Key Points of the PDUFA V Reauthorization Technical Letter

The FDA and industry have reached an agreement on the reauthorization of the Prescription Drug User Fee Act (PDUFA V) -- the first major milestone in the reauthorization process. After reading the technical letter posted on the FDA website, we thought this would be a good opportunity to break down and explain some of the important points of the agreement.

New Review Model

The technical agreement includes an enhanced model for reviewing new drug applications. The new review model will extend submission timelines by two months and allow additional meetings between industry and the FDA periodically throughout the review process. These meetings will hopefully foster better and more open communication on drug applications and provide an opportunity to raise potential issues earlier in the review process.
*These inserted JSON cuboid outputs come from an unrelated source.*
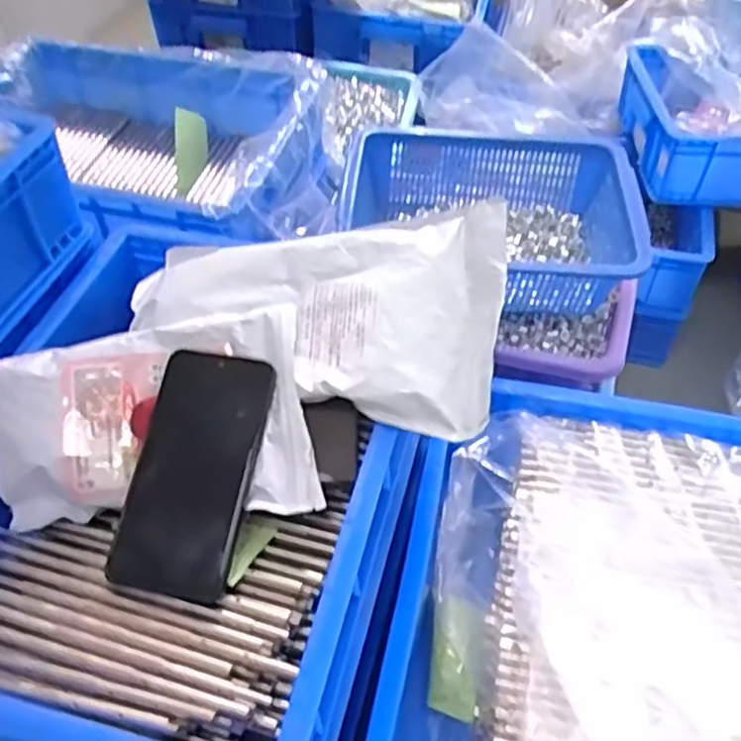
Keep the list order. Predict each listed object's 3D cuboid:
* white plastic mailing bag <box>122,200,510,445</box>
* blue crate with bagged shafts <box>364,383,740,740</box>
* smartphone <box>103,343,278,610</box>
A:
[{"bbox_3d":[-0.039,-0.052,0.535,0.271,0.050,0.181,7,63,9],"label":"white plastic mailing bag"},{"bbox_3d":[0.173,0.179,0.538,0.295,0.129,0.368,9,48,9],"label":"blue crate with bagged shafts"},{"bbox_3d":[-0.117,0.065,0.462,0.074,0.013,0.160,9,70,9],"label":"smartphone"}]

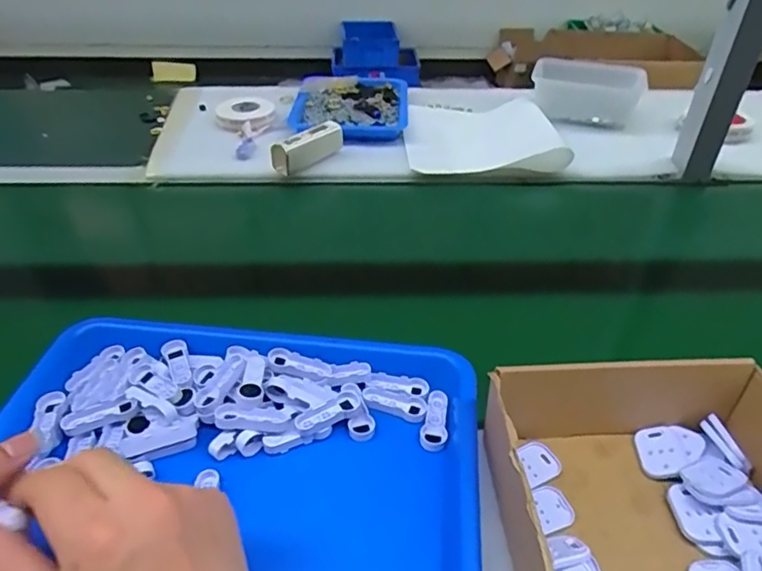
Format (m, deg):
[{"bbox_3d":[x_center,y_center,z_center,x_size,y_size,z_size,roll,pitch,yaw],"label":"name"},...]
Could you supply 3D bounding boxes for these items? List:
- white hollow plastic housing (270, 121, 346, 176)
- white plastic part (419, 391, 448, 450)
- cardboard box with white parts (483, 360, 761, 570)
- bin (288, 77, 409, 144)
[{"bbox_3d":[-0.096,-0.187,0.756,0.024,0.036,0.116,26,44,28],"label":"white hollow plastic housing"},{"bbox_3d":[0.042,0.102,0.431,0.019,0.006,0.050,10,38,11],"label":"white plastic part"},{"bbox_3d":[0.174,0.138,0.331,0.191,0.063,0.196,-1,38,-3],"label":"cardboard box with white parts"},{"bbox_3d":[-0.046,-0.276,0.880,0.172,0.034,0.195,2,38,1],"label":"bin"}]

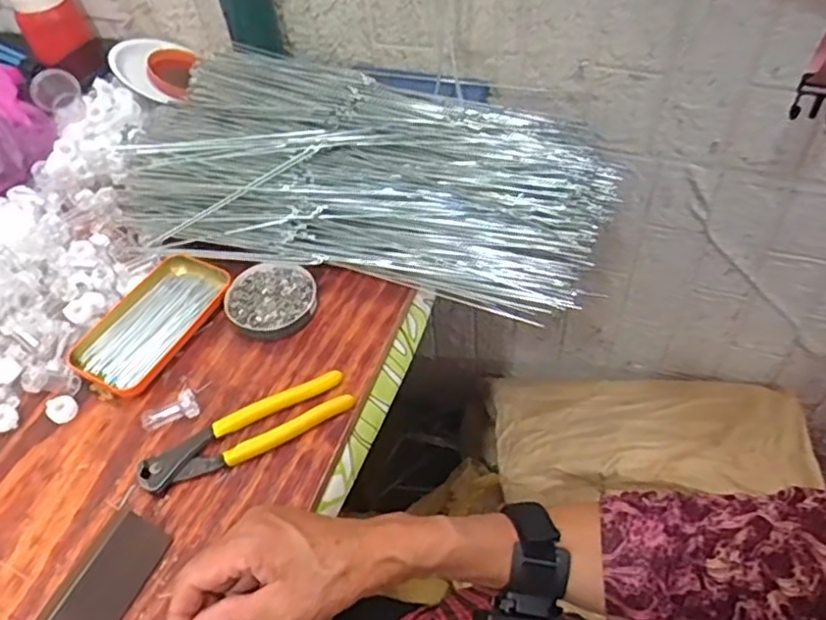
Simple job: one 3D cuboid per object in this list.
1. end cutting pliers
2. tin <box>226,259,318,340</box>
[{"bbox_3d":[-0.128,0.095,0.505,0.165,0.016,0.038,-23,52,-13],"label":"end cutting pliers"},{"bbox_3d":[-0.130,-0.011,0.592,0.080,0.014,0.081,-3,50,4],"label":"tin"}]

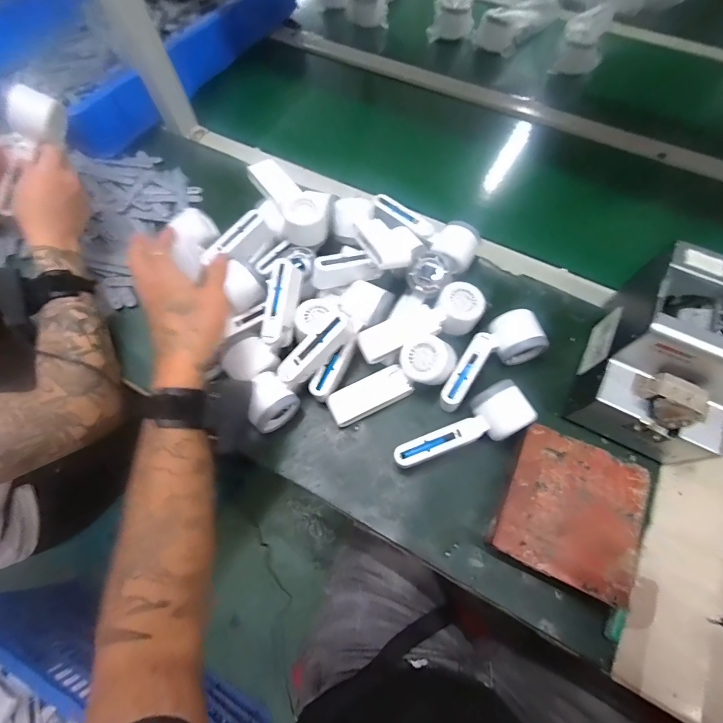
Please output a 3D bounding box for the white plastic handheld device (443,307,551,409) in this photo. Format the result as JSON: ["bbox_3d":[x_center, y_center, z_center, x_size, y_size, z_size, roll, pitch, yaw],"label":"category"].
[{"bbox_3d":[0.157,-0.003,0.481,0.157,0.046,0.062,-30,69,-11],"label":"white plastic handheld device"}]

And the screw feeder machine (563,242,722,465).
[{"bbox_3d":[0.346,-0.002,0.423,0.130,0.153,0.176,28,70,13],"label":"screw feeder machine"}]

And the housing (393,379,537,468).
[{"bbox_3d":[0.118,0.085,0.446,0.167,0.050,0.057,-25,68,-9],"label":"housing"}]

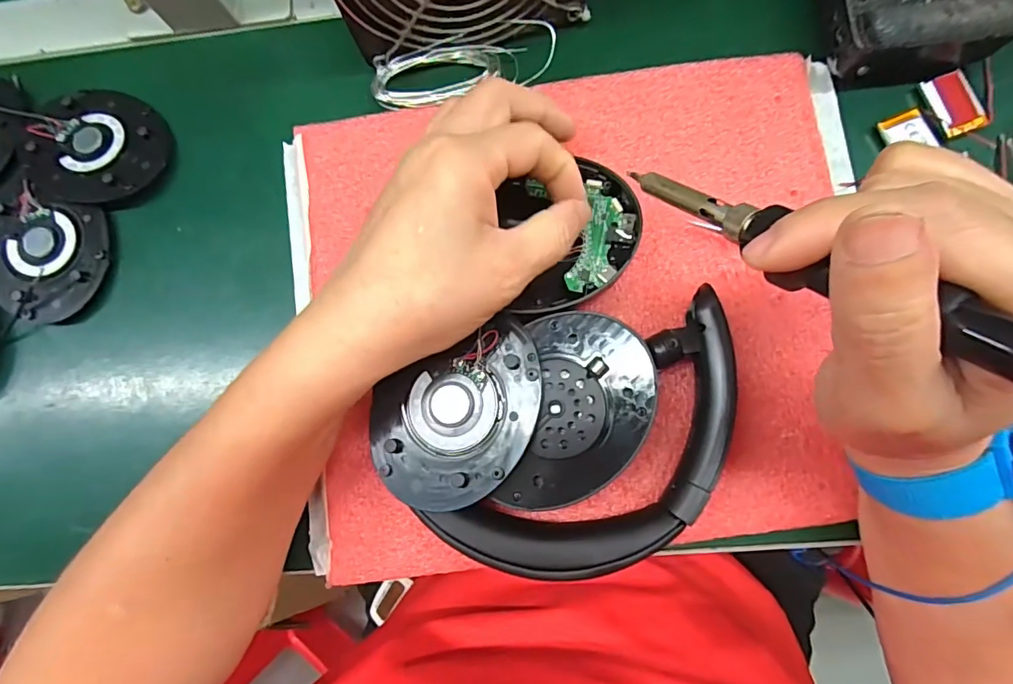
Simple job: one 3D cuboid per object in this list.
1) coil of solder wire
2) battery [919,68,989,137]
[{"bbox_3d":[-0.023,-0.144,0.266,0.098,0.008,0.033,-11,80,4],"label":"coil of solder wire"},{"bbox_3d":[0.220,-0.117,0.250,0.023,0.006,0.032,-18,80,3],"label":"battery"}]

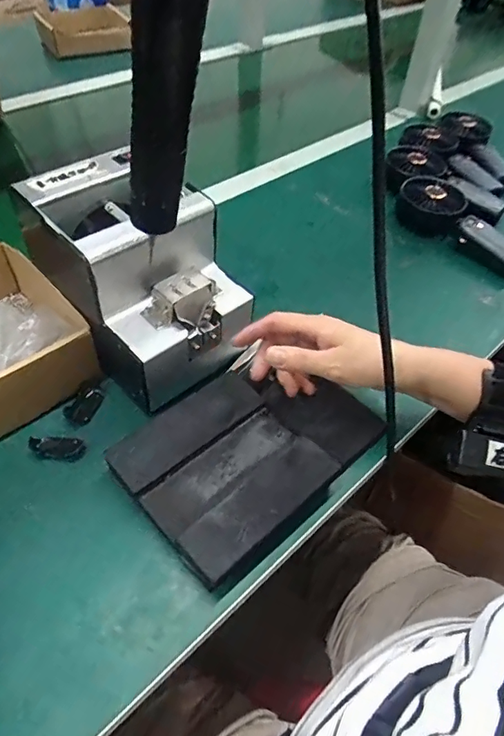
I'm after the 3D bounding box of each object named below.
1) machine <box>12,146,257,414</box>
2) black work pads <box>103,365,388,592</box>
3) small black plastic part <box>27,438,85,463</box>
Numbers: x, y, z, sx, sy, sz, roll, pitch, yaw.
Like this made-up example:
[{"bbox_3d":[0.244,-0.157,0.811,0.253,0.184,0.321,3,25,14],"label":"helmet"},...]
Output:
[{"bbox_3d":[-0.100,-0.089,0.447,0.134,0.126,0.180,-30,59,-27],"label":"machine"},{"bbox_3d":[0.005,0.066,0.422,0.215,0.029,0.141,-33,60,-28],"label":"black work pads"},{"bbox_3d":[-0.170,0.070,0.423,0.046,0.007,0.022,4,50,-2],"label":"small black plastic part"}]

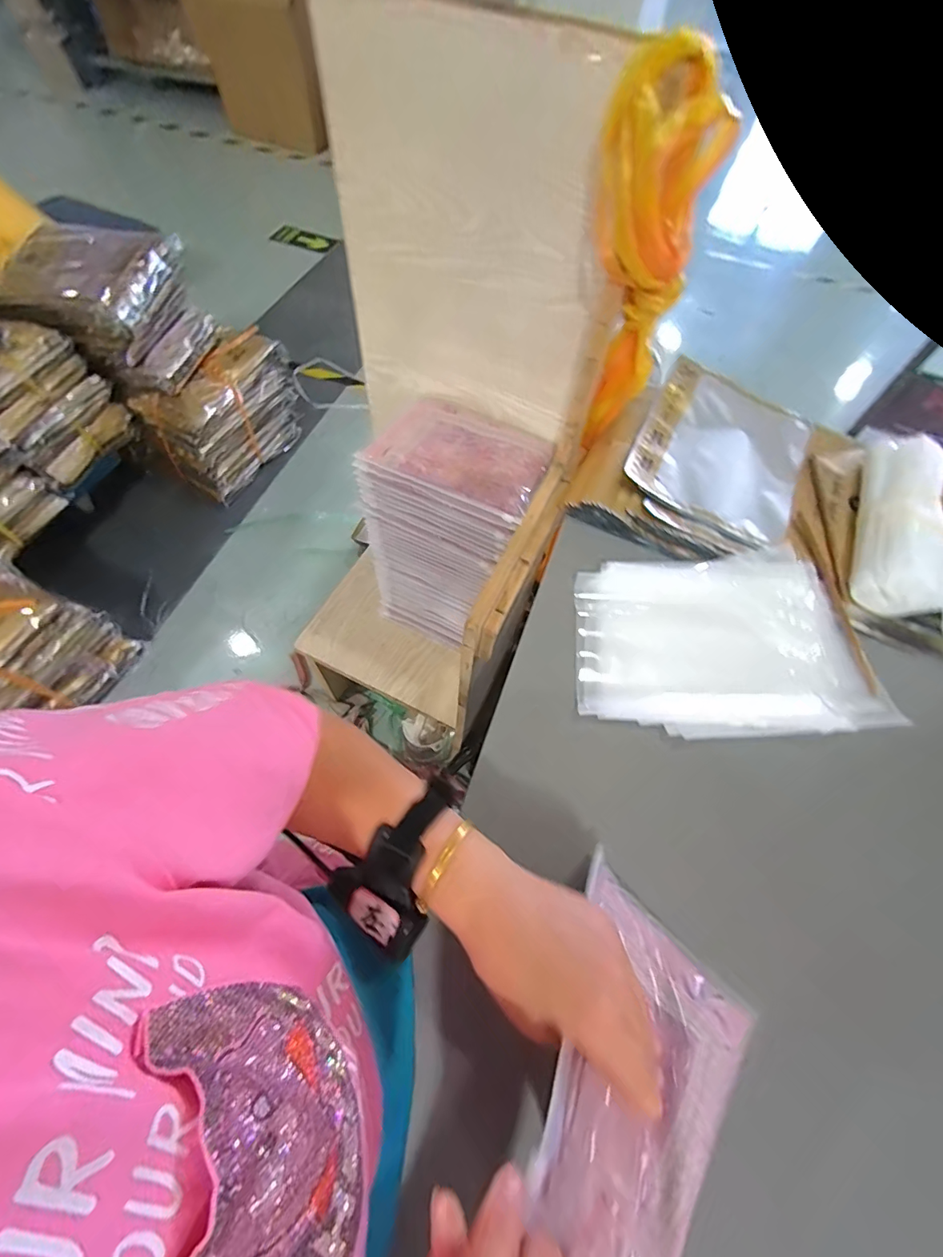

Enhancements to the Drug Review Process

Industry agreed to fund several improvements to the drug review process by increasing user fees. These new resources will pay for new staff, training, public meetings and guidance to industry, will improve FDA's regulatory science, and better equip the FDA to more adequately provide a timely review for new medicines. These provisions are detailed below.

Enhancing Benefit-Risk Assessment in the Drug Review Process

The agreement contains provisions that will enhance benefit-risk assessment in regulatory decision-making and includes a concentration on patient-focused drug development. Patients remain strong advocates for new drug development and their voices can be helpful during the FDA review process. This provision is part of a solution that should produce more timely, balanced and higher quality decisions by the FDA.

Advancing the Development of Drugs for Rare Diseases

Advancing development of medicines for rare or orphan diseases is important to the nearly 25 million patients who have a disease that is considered "rare." Many rare diseases have unmet medical needs with no approved medical therapies. The PDUFA V technical agreement contains provisions that will improve the outreach efforts to the rare disease patient community, and provide specialized training in rare disease drug development for sponsors and FDA staff to help bring new cures and treatments to the patients that need them.

Evaluating Post-Market Drug Safety

Currently, the medical monitoring system includes voluntary reporting of medical adverse events by patients, health care providers, and other stakeholders to provide a collection of information regarding the safety of a drug after it is on the market. The FDA would like to enhance the Sentinel Initiative which has the potential to give both the FDA and industry additional capability to provide individual patients the best information possible about new medicines to ensure that they can make an appropriate and informed decision with their health care provider. We wrote more about the Sentinel Initiative earlier in the summer when it was first raised.

Developments in Pharmacogenomics and Biomarkers

A biomarker is a substance used in clinical trials to show changes in biological processes, or responses to treatments. The FDA provides regulatory advice on the use of biomarkers to assess safety and efficacy in clinical studies. The PDUFA V enhancement would bolster the FDA's capacity to adequately address submissions that propose to utilize biomarkers or pharmacogenomics.

Developing New Methods for Meta-Analysis

A meta-analysis typically attempts to combine the data or findings from multiple completed studies to explore drug benefits and risks and, in some cases, uncover what might be a potential safety signal. The new agreement includes additional funding to help the FDA develop new tools to validate or reject the findings from meta-analyses. This will help eliminate uncertainty for patients and health care providers.

Improving the Use of Patient-Reported Outcomes

A Patient-reported outcome (PRO) is a self-report about treatment results collected directly from a patient via a questionnaire during a clinical trial. Effectively measuring PROs is critical in understanding the drug benefits and harm from the patients' perspective. PDUFA V enhancements would improve FDA's clinical and statistical ability to address submissions involving PROs -- including providing consultation during the early stages of drug development which will help ensure that medicine can efficiently reach patients in need.

Promoting Innovation Through Enhanced Communication Between FDA and Industry During Drug Development

FDA recognizes that timely and interactive communication with sponsors can help foster efficient and effective drug development. The agreement includes several proposals to fund an agency communication and training staff focused on improving communication between FDA and sponsors during development.

Standardizing Risk Evaluation and Management Strategies (REMS)

FDAAA gave FDA authority to require REMS which have created burdens on the health care system. A PDUFA V enhancement would aim to standardize REMS with the goal of reducing burden on practitioners, patients, and others in the health care setting.

Electronic Submissions and Standardization of Electronic Application Data

The FDA currently receives sponsor submissions of original applications and supplements in a variety of different formats. This can present obstacles to conducting a timely, efficient, and rigorous review within current PDUFA goal time frames. The technical agreement includes a phased-in requirement for standardized, fully electronic application submissions. This will ensure the FDA can devote more time to drug approvals and less to digitizing paper submissions or standardizing data sets.

We believe that this technical letter is a great first step to a clean PDUFA. A clean PDUFA is one that helps return to a regulatory system that is better funded and holds the FDA accountable for speeding safe, new treatments to patients. As the technical letter moves to Congress for reauthorization, the Campaign will continue to remind Congress of why PDUFA was passed in the first place and how, if functioning as intended, it brings immense benefits to patients and America alike.